Task statement:
With the material below, print exactly the lines between the line holding "(fp_line (start 2.9 1.45)" and the line holding "(start -3 -3)", inclusive. Add nothing else.

════

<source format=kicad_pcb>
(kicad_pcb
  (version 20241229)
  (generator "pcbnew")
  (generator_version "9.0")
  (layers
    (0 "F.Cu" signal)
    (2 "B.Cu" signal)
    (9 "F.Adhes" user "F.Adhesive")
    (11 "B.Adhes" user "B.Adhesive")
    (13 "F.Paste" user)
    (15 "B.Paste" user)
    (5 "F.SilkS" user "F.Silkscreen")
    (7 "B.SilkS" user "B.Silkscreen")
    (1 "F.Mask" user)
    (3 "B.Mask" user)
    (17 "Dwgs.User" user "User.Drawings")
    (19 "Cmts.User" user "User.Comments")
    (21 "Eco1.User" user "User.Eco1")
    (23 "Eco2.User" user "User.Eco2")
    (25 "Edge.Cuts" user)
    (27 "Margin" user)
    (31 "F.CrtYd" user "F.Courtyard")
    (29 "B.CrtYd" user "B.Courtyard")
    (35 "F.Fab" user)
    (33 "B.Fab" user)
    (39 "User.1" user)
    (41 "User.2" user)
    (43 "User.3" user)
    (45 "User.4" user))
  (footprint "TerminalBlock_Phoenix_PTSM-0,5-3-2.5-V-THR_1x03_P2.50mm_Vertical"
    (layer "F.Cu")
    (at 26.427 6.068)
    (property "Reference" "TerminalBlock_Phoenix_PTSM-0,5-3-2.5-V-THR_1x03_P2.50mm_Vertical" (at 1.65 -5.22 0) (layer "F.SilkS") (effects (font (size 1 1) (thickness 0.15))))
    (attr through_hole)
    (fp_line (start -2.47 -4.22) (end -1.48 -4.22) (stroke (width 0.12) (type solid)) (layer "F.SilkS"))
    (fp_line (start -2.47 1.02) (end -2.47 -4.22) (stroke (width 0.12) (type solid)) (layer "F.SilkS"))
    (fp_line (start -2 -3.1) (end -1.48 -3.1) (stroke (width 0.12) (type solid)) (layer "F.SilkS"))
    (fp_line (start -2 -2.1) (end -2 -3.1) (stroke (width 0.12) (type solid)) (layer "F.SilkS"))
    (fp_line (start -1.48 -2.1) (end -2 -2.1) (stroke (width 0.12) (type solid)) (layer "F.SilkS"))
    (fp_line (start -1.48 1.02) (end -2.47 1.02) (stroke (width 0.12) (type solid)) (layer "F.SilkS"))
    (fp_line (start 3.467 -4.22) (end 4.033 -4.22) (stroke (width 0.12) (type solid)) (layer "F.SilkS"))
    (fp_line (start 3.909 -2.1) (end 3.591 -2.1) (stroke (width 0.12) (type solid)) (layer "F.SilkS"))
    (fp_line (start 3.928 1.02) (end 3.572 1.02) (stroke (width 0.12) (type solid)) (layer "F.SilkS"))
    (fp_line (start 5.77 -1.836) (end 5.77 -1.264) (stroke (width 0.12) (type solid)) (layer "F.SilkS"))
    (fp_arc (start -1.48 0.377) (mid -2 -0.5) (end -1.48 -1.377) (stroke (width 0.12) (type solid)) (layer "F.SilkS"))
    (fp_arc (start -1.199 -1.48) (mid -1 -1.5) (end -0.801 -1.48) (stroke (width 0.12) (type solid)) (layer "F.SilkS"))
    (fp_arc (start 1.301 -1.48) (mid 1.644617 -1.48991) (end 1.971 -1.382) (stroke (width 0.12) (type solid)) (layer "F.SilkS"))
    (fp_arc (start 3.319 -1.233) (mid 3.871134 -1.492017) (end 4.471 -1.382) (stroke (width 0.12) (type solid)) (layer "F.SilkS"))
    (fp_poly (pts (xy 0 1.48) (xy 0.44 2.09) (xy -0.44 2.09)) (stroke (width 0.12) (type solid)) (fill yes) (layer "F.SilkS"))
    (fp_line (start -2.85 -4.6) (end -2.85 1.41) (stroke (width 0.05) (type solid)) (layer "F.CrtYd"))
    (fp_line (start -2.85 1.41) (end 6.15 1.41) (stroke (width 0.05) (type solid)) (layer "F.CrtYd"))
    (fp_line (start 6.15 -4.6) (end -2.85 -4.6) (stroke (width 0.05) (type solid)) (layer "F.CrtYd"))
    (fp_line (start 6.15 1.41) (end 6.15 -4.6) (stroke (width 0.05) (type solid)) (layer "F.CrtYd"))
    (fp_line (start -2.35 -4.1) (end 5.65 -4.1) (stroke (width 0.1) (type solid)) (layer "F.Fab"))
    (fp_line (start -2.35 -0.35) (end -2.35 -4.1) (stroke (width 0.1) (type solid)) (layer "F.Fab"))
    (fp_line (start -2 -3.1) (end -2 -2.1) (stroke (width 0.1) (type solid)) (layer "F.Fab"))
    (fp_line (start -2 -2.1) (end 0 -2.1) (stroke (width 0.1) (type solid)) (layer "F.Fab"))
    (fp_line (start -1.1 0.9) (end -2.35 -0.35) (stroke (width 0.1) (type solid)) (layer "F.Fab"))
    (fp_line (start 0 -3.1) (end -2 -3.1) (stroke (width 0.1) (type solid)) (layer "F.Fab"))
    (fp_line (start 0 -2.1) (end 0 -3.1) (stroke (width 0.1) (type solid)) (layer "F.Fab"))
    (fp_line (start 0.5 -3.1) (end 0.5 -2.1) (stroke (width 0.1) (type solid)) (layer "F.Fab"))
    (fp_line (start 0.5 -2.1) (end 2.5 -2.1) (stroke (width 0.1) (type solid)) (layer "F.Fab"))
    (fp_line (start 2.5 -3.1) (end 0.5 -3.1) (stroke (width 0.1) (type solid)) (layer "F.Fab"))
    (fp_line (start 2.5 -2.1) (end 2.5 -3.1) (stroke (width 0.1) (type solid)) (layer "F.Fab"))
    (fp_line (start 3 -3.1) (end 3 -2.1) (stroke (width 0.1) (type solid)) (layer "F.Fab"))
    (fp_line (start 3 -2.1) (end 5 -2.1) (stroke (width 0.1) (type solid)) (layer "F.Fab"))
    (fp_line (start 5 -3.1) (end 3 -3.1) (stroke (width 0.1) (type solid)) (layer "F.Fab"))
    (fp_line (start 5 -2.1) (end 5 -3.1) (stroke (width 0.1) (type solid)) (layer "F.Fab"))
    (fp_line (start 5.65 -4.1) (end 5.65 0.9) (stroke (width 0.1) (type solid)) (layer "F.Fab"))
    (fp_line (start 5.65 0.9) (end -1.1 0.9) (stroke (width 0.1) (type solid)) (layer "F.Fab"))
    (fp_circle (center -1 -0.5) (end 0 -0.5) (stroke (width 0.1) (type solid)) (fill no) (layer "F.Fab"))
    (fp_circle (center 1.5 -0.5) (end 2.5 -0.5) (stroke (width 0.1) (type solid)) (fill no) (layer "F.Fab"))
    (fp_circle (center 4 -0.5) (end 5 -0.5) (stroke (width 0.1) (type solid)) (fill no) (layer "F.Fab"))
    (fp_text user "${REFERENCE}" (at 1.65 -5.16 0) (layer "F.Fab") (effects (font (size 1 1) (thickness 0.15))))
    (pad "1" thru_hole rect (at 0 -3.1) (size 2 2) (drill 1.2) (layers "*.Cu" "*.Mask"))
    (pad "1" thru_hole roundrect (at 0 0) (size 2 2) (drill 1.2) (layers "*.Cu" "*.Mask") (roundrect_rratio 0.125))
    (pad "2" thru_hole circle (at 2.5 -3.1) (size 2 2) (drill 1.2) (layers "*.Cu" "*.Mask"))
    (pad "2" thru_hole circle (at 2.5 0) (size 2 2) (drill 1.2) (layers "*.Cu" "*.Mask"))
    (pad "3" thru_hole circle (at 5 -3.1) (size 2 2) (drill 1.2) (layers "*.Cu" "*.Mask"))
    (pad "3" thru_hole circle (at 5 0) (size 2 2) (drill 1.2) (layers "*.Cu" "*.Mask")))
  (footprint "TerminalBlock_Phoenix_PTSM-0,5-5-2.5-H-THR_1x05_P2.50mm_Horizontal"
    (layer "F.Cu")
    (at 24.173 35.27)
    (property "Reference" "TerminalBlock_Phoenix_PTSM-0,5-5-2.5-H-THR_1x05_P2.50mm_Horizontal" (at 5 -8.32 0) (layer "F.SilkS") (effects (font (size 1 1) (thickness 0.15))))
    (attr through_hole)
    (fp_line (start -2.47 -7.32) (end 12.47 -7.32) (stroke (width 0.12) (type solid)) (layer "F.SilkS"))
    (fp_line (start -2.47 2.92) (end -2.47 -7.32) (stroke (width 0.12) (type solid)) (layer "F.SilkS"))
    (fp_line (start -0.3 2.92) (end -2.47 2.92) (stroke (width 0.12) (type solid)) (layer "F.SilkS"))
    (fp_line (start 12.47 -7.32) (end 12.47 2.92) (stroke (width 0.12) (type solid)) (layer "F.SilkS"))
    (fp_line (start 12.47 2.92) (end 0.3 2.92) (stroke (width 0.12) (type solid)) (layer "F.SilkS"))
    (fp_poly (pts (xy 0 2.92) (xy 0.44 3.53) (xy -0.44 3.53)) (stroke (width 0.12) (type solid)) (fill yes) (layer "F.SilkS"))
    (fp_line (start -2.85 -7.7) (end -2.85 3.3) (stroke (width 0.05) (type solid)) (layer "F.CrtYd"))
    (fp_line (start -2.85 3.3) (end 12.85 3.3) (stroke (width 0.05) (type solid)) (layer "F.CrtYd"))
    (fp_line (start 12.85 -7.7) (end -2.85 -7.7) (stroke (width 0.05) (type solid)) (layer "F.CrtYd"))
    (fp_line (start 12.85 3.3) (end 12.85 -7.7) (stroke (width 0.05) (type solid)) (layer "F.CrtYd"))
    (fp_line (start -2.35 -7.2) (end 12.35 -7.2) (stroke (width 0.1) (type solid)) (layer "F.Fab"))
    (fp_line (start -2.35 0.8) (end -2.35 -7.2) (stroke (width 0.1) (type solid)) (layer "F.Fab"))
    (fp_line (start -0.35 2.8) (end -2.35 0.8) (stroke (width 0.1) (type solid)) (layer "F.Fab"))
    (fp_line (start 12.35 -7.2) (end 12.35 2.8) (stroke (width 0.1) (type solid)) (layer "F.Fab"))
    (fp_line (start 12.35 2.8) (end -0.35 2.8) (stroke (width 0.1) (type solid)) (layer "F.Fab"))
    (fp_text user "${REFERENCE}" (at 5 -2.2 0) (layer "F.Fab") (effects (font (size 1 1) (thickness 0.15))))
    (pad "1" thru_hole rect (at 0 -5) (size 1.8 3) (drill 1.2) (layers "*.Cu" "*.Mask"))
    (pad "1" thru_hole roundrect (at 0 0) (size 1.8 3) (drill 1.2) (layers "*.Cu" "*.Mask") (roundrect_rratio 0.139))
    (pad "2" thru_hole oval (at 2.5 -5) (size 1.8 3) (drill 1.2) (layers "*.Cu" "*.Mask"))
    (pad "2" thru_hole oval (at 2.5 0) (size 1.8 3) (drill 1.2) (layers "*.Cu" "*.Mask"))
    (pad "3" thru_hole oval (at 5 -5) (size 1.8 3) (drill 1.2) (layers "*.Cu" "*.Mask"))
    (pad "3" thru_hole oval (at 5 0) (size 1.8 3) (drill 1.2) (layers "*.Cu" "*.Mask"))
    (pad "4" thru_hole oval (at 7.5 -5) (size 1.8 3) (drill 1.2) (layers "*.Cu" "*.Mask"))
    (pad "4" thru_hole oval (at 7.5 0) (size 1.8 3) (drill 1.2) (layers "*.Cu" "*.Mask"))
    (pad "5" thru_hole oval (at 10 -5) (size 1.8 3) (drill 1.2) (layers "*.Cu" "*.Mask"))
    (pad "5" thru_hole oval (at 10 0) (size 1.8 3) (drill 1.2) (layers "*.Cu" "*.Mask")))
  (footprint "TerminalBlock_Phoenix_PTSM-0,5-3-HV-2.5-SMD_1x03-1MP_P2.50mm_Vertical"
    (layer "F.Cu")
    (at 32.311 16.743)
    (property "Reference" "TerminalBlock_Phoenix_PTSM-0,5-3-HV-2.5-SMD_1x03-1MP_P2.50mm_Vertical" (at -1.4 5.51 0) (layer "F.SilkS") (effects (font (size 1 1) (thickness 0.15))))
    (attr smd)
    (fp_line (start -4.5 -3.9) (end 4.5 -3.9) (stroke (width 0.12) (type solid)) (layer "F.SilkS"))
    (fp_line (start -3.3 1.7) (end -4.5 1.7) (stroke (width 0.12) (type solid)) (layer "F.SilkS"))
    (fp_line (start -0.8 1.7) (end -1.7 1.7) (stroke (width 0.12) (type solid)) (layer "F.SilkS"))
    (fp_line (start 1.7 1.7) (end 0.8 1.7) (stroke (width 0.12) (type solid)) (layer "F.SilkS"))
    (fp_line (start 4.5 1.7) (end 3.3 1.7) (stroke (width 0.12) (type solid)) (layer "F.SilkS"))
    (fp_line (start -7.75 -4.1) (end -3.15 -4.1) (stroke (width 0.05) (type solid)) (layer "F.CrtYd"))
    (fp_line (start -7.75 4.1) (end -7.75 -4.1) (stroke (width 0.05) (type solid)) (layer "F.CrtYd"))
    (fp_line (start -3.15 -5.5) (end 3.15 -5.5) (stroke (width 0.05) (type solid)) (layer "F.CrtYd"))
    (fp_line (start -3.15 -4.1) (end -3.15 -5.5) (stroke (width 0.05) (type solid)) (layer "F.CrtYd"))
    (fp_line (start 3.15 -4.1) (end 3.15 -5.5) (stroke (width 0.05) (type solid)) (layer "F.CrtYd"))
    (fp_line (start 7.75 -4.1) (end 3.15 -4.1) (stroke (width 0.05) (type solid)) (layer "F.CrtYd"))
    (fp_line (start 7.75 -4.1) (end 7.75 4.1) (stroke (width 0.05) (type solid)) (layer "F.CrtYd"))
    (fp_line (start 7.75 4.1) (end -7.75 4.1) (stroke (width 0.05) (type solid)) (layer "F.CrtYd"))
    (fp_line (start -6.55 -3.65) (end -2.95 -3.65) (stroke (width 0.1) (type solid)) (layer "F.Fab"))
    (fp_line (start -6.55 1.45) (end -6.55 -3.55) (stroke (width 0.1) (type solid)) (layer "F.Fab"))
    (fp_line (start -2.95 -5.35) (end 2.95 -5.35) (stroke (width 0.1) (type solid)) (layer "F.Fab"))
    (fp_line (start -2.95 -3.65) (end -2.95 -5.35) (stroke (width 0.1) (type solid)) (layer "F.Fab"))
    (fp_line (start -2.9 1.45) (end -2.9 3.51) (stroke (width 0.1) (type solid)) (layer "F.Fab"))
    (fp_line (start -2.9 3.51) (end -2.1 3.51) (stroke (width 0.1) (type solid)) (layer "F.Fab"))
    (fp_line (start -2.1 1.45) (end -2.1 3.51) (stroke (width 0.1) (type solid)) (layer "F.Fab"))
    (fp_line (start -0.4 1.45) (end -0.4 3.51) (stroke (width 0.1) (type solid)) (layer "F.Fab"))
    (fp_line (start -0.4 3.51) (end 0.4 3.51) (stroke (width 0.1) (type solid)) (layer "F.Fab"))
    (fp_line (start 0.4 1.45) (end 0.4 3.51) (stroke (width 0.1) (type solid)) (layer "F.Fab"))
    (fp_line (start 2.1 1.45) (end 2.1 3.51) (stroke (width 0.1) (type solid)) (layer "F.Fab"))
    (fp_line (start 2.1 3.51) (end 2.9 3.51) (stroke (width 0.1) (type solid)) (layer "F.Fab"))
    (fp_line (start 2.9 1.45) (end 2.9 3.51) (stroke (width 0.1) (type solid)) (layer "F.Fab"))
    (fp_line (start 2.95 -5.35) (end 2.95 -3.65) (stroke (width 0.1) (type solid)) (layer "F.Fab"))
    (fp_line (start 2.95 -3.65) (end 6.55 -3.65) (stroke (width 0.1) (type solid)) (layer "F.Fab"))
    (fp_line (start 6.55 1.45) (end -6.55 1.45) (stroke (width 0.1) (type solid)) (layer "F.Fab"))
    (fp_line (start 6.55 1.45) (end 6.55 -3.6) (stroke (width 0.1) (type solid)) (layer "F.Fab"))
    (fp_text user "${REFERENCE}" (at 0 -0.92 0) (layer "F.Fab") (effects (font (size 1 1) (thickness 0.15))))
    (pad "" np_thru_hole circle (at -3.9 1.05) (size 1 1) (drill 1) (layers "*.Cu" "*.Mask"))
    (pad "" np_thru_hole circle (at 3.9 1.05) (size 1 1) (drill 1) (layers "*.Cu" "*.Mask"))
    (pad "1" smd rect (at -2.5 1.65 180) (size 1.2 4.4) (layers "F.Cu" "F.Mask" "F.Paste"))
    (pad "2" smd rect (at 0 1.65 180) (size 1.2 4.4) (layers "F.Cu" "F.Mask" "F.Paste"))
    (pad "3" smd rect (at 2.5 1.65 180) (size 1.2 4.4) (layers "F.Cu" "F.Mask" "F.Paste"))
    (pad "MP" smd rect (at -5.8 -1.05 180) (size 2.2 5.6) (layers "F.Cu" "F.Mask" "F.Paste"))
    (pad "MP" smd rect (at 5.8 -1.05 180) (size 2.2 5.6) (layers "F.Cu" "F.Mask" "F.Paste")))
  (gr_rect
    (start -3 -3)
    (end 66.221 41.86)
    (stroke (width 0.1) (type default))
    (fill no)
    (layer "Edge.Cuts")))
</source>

════

Problem solution:
    (fp_line (start 2.9 1.45) (end 2.9 3.51) (stroke (width 0.1) (type solid)) (layer "F.Fab"))
    (fp_line (start 2.95 -5.35) (end 2.95 -3.65) (stroke (width 0.1) (type solid)) (layer "F.Fab"))
    (fp_line (start 2.95 -3.65) (end 6.55 -3.65) (stroke (width 0.1) (type solid)) (layer "F.Fab"))
    (fp_line (start 6.55 1.45) (end -6.55 1.45) (stroke (width 0.1) (type solid)) (layer "F.Fab"))
    (fp_line (start 6.55 1.45) (end 6.55 -3.6) (stroke (width 0.1) (type solid)) (layer "F.Fab"))
    (fp_text user "${REFERENCE}" (at 0 -0.92 0) (layer "F.Fab") (effects (font (size 1 1) (thickness 0.15))))
    (pad "" np_thru_hole circle (at -3.9 1.05) (size 1 1) (drill 1) (layers "*.Cu" "*.Mask"))
    (pad "" np_thru_hole circle (at 3.9 1.05) (size 1 1) (drill 1) (layers "*.Cu" "*.Mask"))
    (pad "1" smd rect (at -2.5 1.65 180) (size 1.2 4.4) (layers "F.Cu" "F.Mask" "F.Paste"))
    (pad "2" smd rect (at 0 1.65 180) (size 1.2 4.4) (layers "F.Cu" "F.Mask" "F.Paste"))
    (pad "3" smd rect (at 2.5 1.65 180) (size 1.2 4.4) (layers "F.Cu" "F.Mask" "F.Paste"))
    (pad "MP" smd rect (at -5.8 -1.05 180) (size 2.2 5.6) (layers "F.Cu" "F.Mask" "F.Paste"))
    (pad "MP" smd rect (at 5.8 -1.05 180) (size 2.2 5.6) (layers "F.Cu" "F.Mask" "F.Paste")))
  (gr_rect
    (start -3 -3)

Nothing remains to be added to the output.